-- Work to be completed --
Copy out the lines from the one containing "left ankle: (213, 129, 28)" through the one containing "right ankle: (309, 154, 18)", both included, keeping every character unchanged.

-- Dataset entries --
╔══

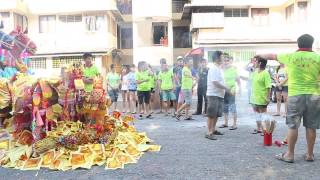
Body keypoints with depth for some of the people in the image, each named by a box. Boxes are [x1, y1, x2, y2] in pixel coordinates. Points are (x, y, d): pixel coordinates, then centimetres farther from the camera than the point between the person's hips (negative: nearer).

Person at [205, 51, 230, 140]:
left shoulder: (219, 69, 16)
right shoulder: (213, 69, -14)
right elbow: (215, 82, -21)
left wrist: (225, 88, 7)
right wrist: (226, 88, -12)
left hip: (220, 94, 9)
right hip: (213, 94, -9)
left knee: (217, 114, 16)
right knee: (211, 115, -6)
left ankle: (213, 129, 28)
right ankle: (209, 133, -2)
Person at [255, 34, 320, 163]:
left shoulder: (290, 56, 1)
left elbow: (272, 56, 16)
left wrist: (261, 55, 34)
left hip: (295, 95, -1)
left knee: (293, 126, 4)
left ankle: (290, 155, 9)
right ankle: (309, 154, 18)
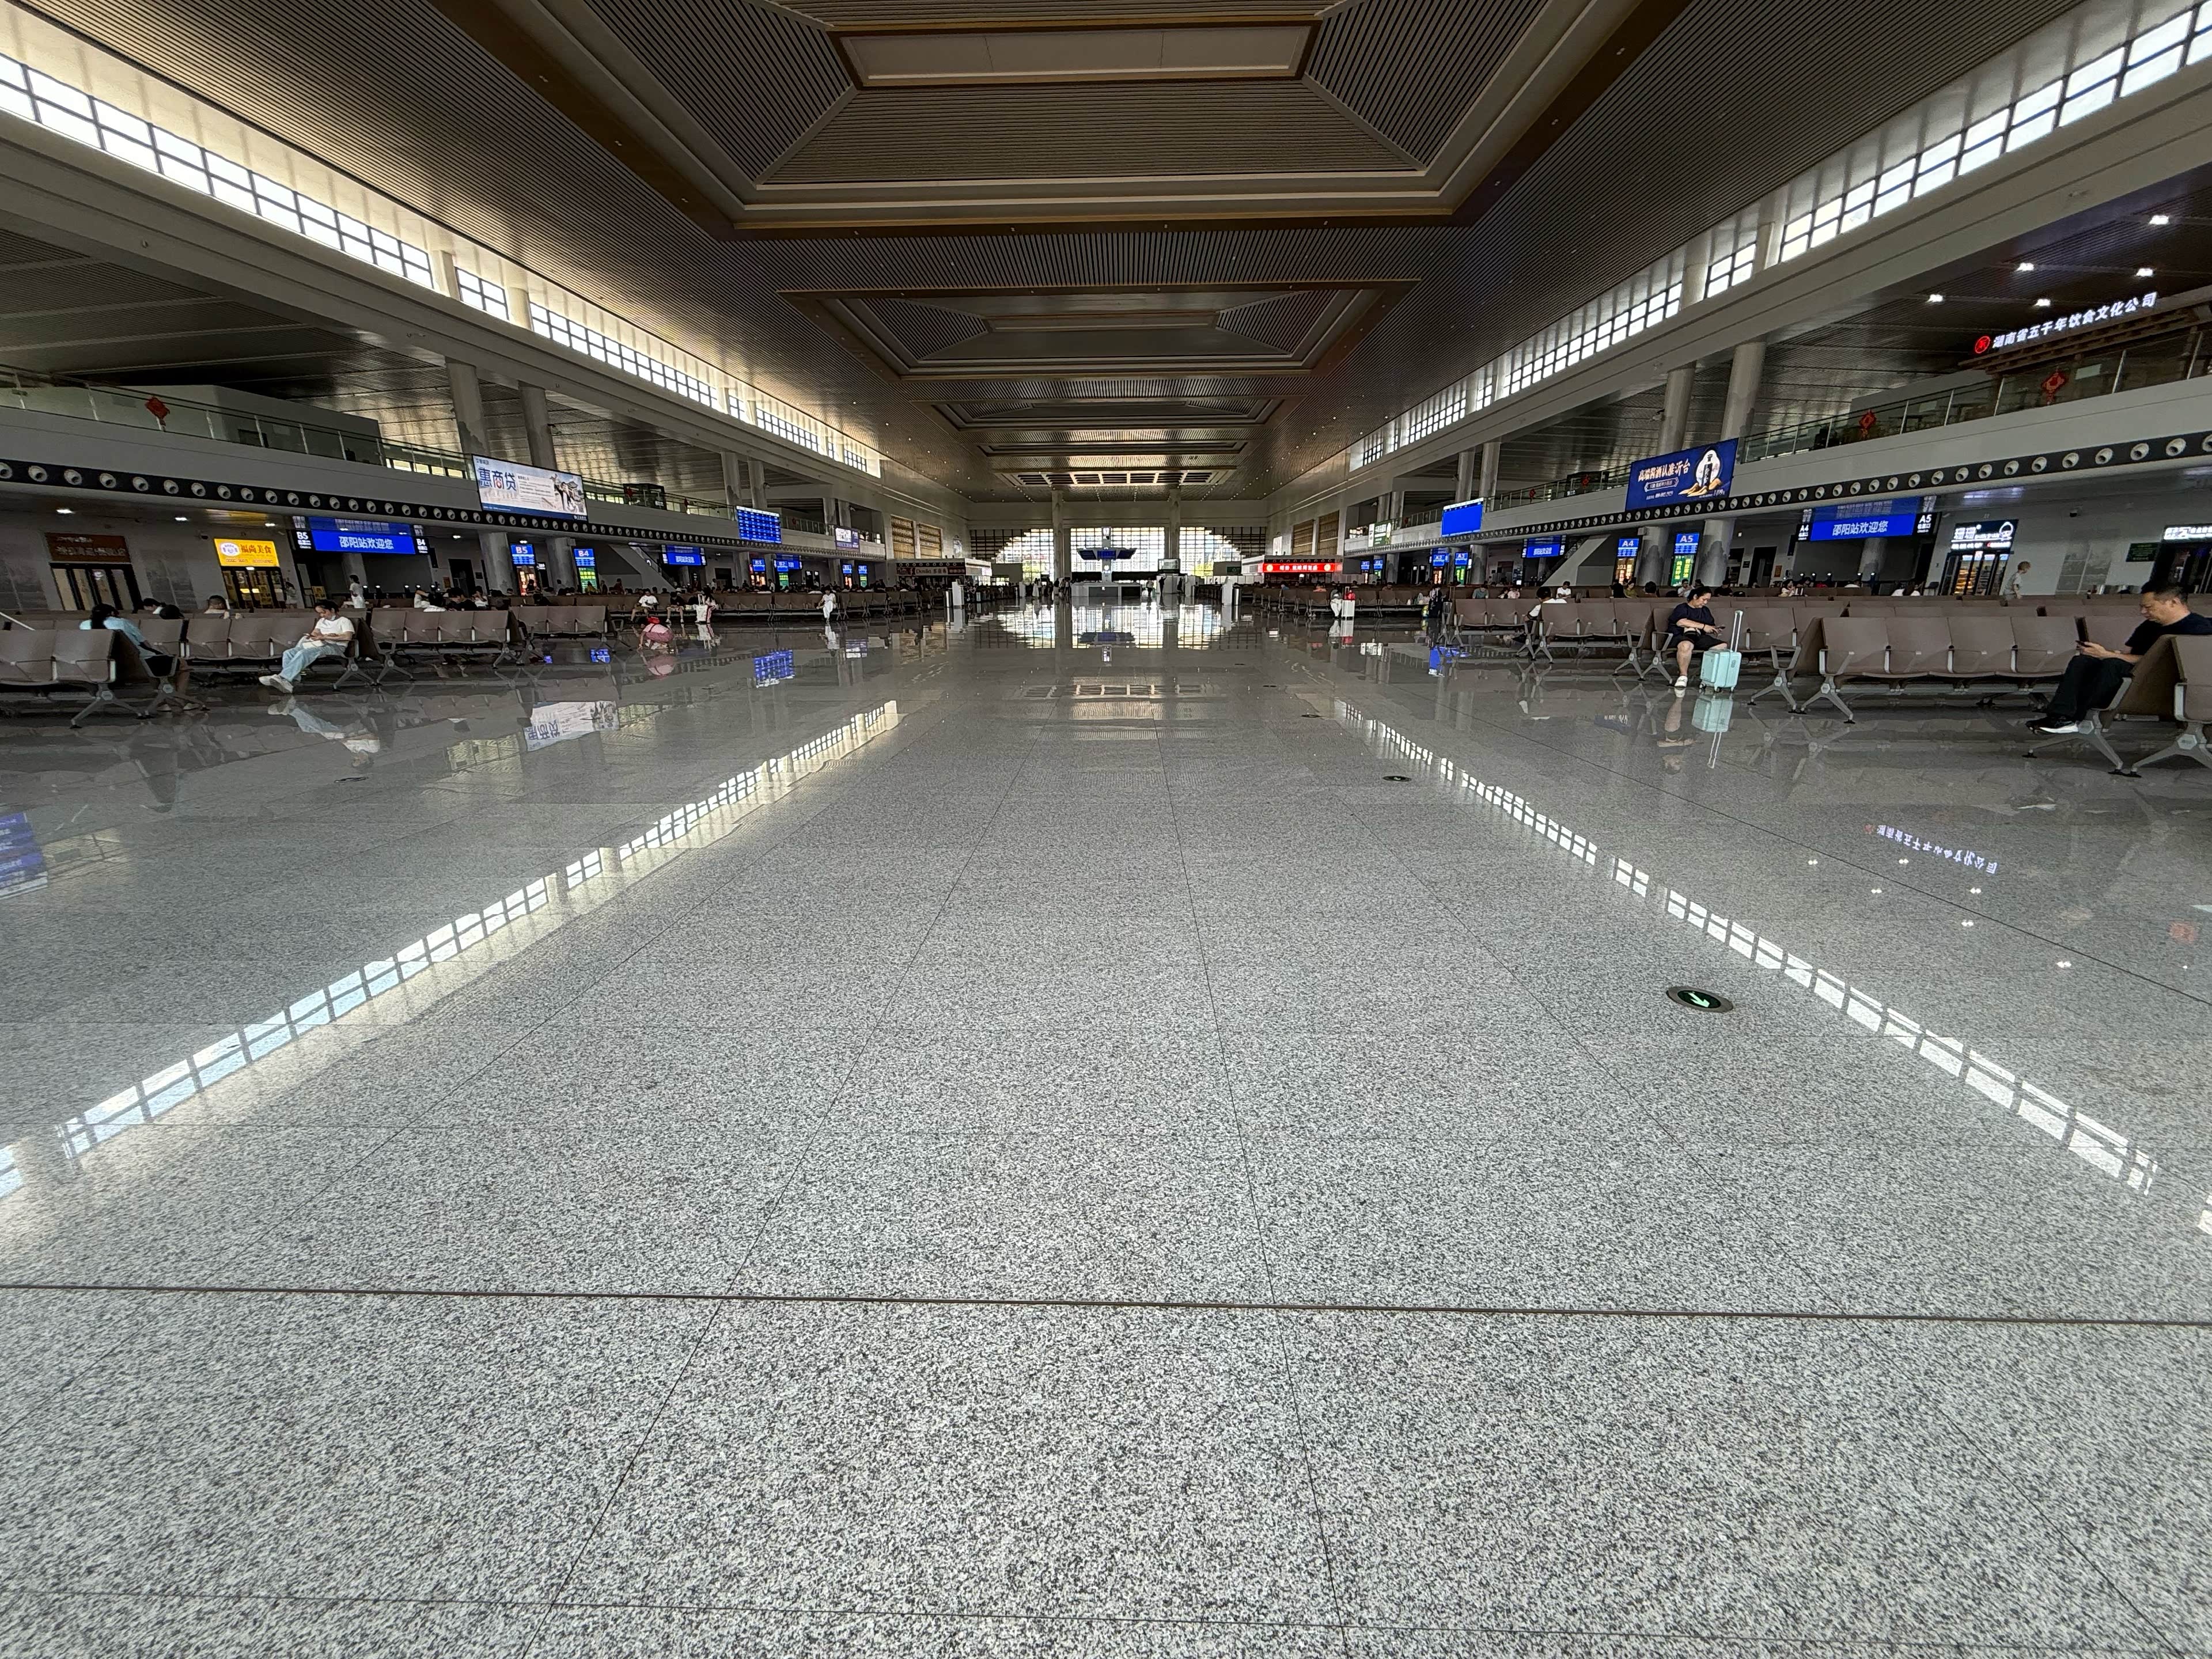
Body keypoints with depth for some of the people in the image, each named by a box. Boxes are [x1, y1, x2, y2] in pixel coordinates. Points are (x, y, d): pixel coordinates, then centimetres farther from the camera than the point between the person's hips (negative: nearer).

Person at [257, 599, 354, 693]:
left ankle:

╚══

-- Output of the exercise --
left ankle: (213, 129, 28)
right ankle: (209, 133, -2)
Person at [255, 34, 320, 163]:
left shoulder: (290, 56, 1)
left elbow: (272, 56, 16)
left wrist: (261, 55, 34)
left hip: (295, 95, -1)
left knee: (293, 126, 4)
left ankle: (290, 155, 9)
right ankle: (309, 154, 18)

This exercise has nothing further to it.